Wayne Getz is A. Starker Leopold Professor of Wildlife Ecology at the University of California, Berkeley and an Extraordinary Professor in the Mathematical Sciences at the University of KwaZulu-Natal. He received a Ph.D. degree in Applied Mathematics from the University of the Witwatersrand, South Africa, and a D.Sc. in Zoology from the University of Cape Town, South Africa. Beyond his 250 plus research publications, he has coauthored a monograph on Population Harvesting and a textbook on Calculus for the Life Sciences.
A Complex
Systems View of Infectious Disease Outbreaks
Samuel V. Scarpino
Assistant Professor, Mathematics, Statistics & Complex Systems
University of Vermont
Understanding infectious diseases requires us to piece together the numerous factors affecting pathogen transmission and discern how they interact to cause outbreaks. Factors like host behavior and population structure, pathogen evolution, and the effect of various interventions are just a few of the many interacting systems that influence how diseases spread through populations. In this talk, I will present three ways in which studying disease through a complex systems lens has improved both our scientific understanding of outbreaks and our ability to deploy effective interventions. First, I will discuss how a seemingly prudent behavior can accelerate disease transmission. Next, I will explore the influence of poverty on the scale of influenza and Ebola virus outbreaks. Finally, I will describe the role of social network clustering in the recent West African Ebola outbreak.
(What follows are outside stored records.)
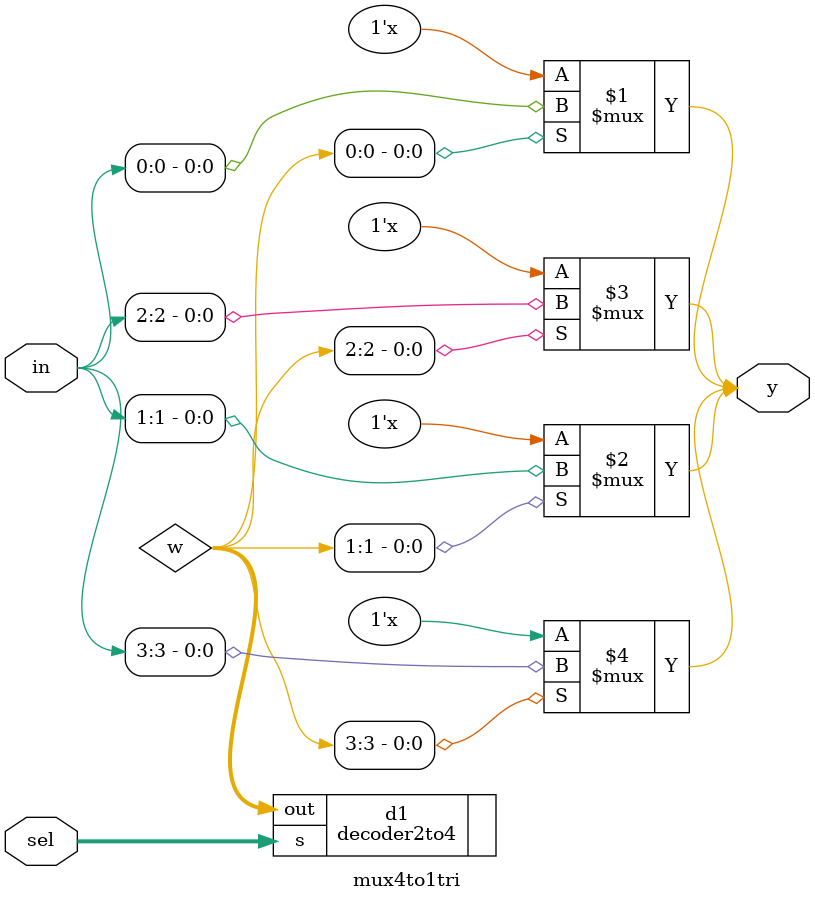
<source format=v>
module mux4to1tri (input [1:0] sel,
					input [3:0] in,
					output y);
					
		wire [3:0] w;
		
		decoder2to4 d1 (.s(sel), .out(w));
		
		bufif1 b1 (y,in[0],w[0]);
		bufif1 b2 (y,in[1],w[1]);
		bufif1 b3 (y,in[2],w[2]);
		bufif1 b4 (y,in[3],w[3]);
		
		
		endmodule
		
</source>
Samuel V. Scarpino is an Assistant Professor of Mathematics and Statistics and Complex Systems at the University of Vermont, where his research focuses on understanding disease as an emergent process and improving public health surveillance. His surveillance research is done in close association with state, national, and international public health agencies and has led to substantive changes in public health practices. Beyond disease, Sam's research has also focused on abroad range of topics, including animal movement and group dynamics; traffic routing; the effects of environmental toxins on behavior and neural biology; and models of multi-level data aggregation. In addition to basic research, he has worked for the past eight years developing and deploying decision support and data analytic tools for public health. Sam holds an undergraduate degree in biology from Indiana University Bloomington, and a Ph.D. in Integrative Biology from The University of Texas at Austin.